Trigger set up in zapier
Flow inside zapier:
Actual sheet:
In the trigger column the YES is not put manually but it will automatically appear ones the conditions are met. If you look at the lowest row, there are blank rows that is why the trigger column row at the end is empty too.
But conditions aren’t met in an ascending order all the time, there are time that lower rows meet the conditions first so they get the “YES” first compared to the others on top, and that is where the trigger issue comes in. But in zapier my trigger is New or Updated spreadsheet row, my understanding is that, like in your example, if there is a “YES” and I refresh it or put yes again it won’t trigger but in our issue, the row is empty all along, but when we meet the conditions and the ‘yes” appears, it won’t fire the trigger anymore.
@Anna Bonga
When Zaps add rows to a GSheet, it actually adds new rows, instead of populating existing blank rows.
For example, if your GSheet has 100 rows, then the Zap runs to add a row, the GSheet will now have 101 rows.
This means that the new rows likely don’t have the formulas in the desired column, which you can check by testing.
You’d have to use advanced ARRAYFORMULAS in the header row in order for the formulas to dynamically populate for each new row.

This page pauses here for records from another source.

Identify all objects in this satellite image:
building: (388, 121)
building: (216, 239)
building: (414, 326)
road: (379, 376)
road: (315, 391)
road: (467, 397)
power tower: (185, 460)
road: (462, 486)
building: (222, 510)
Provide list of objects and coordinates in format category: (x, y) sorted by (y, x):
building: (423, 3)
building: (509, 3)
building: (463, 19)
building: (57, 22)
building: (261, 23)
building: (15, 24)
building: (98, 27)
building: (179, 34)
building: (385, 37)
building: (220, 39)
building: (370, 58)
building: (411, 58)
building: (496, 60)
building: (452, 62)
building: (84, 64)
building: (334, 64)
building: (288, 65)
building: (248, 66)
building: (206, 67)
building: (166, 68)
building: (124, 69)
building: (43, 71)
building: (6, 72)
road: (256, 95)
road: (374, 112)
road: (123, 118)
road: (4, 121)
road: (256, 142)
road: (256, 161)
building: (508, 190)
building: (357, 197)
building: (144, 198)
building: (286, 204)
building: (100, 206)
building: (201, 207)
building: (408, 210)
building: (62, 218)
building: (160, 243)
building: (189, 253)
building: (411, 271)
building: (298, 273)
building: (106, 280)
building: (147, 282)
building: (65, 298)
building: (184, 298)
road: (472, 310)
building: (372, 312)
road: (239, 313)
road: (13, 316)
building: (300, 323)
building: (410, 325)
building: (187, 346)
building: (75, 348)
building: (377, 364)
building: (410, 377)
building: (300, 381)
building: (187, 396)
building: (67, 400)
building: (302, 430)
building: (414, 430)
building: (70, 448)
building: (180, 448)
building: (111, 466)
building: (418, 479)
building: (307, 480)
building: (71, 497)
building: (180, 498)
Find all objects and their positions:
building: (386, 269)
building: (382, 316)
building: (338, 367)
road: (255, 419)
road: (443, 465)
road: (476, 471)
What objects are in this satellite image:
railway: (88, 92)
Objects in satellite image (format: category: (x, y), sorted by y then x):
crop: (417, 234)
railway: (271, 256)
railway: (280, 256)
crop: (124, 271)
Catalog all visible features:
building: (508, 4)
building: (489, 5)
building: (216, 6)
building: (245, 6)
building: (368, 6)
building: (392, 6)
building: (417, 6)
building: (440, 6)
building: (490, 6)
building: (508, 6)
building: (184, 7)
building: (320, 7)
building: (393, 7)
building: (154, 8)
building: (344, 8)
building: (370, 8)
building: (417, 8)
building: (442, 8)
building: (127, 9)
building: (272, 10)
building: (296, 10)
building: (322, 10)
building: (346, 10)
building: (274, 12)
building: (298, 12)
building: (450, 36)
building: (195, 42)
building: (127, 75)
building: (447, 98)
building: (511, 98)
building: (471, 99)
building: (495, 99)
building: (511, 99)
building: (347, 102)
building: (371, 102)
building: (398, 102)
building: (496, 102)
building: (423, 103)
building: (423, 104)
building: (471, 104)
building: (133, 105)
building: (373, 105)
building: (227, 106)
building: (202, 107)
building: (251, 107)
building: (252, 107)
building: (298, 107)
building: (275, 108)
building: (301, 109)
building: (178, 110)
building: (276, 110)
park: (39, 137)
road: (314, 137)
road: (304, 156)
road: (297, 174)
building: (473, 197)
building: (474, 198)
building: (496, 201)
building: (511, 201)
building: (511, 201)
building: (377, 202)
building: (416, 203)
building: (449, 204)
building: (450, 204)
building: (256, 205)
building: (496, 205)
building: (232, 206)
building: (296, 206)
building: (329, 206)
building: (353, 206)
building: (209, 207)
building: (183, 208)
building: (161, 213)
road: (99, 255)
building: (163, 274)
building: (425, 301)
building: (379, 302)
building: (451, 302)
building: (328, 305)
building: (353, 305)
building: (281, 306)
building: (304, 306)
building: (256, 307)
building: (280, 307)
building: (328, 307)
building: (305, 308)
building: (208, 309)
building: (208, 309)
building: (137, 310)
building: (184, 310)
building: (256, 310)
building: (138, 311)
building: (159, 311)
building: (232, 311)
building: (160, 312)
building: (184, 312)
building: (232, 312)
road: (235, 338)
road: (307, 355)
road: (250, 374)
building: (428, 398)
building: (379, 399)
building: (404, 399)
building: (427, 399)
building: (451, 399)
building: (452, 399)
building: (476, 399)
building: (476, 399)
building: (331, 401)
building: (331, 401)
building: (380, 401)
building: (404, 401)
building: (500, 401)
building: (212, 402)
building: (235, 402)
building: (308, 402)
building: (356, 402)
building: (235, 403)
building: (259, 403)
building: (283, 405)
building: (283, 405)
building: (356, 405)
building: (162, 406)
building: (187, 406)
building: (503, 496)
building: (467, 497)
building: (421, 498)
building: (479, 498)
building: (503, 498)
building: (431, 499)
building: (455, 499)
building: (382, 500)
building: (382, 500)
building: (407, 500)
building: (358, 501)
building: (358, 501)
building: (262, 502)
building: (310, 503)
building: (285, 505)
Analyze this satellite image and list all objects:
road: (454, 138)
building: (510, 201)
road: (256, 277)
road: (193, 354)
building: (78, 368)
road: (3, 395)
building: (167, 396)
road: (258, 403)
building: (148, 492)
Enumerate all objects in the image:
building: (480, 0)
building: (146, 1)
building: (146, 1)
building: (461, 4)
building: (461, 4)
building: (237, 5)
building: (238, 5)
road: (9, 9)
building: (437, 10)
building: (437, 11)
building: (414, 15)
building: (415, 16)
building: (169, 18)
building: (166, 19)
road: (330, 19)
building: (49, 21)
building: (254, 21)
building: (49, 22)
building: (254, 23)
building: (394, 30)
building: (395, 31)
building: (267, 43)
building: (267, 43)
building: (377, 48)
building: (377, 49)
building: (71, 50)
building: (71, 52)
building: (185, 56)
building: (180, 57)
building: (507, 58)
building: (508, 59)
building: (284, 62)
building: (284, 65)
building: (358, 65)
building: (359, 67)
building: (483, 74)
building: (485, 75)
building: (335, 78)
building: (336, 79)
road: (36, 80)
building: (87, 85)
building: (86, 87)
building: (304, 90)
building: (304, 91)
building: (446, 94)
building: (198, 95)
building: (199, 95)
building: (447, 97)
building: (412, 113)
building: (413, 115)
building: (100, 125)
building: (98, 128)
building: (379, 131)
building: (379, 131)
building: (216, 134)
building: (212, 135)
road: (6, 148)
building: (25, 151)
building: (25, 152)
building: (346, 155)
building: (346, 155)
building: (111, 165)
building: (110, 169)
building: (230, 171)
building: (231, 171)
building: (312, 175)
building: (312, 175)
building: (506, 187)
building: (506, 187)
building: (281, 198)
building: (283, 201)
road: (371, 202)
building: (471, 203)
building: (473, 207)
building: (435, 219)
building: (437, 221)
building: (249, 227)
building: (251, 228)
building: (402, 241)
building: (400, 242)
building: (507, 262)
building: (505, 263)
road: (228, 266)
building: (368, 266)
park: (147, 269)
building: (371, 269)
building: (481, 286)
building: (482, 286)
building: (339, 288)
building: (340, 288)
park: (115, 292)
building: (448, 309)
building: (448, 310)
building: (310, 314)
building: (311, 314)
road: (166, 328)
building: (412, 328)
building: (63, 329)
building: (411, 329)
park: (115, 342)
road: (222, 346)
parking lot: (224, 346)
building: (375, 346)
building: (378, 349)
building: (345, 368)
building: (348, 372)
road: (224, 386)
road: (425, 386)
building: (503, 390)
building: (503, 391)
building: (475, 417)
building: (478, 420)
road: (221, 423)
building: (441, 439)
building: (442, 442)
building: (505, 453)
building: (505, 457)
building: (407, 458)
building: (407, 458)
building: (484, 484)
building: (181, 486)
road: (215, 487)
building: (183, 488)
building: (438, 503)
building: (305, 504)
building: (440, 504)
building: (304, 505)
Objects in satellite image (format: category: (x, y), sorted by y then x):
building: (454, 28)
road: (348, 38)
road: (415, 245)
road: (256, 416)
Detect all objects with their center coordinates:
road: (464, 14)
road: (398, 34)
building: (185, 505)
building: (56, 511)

As an alternative, you may want to consider using Airtable instead of GSheets, which is more robust for using with Zaps.
The triggers for Google Sheets are unique among Zapier triggers. When there is a trigger event in the spreadsheet, Zapier gets a notification webhook from Google about this. After that, Zapier sends Google Sheets a request for new data, so it uses both the polling and instant trigger methods. This process takes about 3 minutes overall.
While not being "instant", these triggers are faster than regular polling ones, as they don't depend on the polling interval of the plan your account uses.
@Troy Tessalone Thank you so much. I will use the history and check on it for now.